*** Opening of EXTRACTED INFORMATION ***

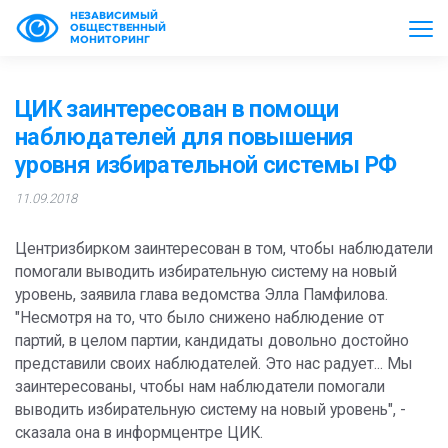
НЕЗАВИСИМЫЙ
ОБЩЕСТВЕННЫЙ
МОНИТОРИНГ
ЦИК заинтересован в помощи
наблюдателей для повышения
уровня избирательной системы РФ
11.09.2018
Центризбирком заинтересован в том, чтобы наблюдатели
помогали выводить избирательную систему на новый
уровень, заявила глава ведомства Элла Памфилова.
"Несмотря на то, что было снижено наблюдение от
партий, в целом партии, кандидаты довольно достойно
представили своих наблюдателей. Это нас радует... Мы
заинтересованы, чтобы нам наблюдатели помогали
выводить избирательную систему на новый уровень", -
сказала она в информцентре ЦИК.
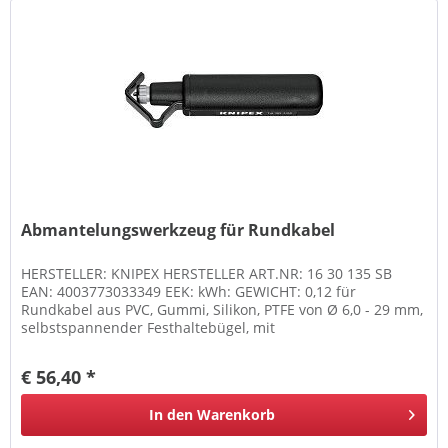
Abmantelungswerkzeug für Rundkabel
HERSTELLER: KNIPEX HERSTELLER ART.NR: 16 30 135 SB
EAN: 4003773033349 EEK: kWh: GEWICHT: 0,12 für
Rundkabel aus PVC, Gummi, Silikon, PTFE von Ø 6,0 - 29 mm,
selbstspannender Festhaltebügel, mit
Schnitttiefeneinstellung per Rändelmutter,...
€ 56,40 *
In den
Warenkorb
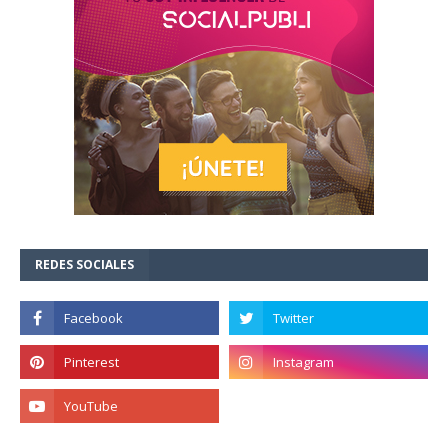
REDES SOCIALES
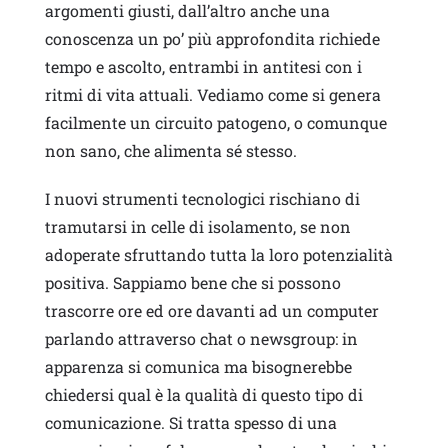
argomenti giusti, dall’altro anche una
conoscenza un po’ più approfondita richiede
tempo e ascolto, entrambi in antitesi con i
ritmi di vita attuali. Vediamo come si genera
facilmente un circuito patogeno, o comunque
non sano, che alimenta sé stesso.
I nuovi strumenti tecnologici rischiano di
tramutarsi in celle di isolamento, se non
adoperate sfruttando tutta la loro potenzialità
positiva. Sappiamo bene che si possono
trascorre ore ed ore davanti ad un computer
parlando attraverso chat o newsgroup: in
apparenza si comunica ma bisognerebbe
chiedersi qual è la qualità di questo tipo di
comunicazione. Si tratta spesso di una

*** Close of EXTRACTED INFORMATION ***

### WHAT YOU SHOULD DO:
Check each line above for the string "наблюдатели" and copy those that have it.

### SOLUTION:
Центризбирком заинтересован в том, чтобы наблюдатели
заинтересованы, чтобы нам наблюдатели помогали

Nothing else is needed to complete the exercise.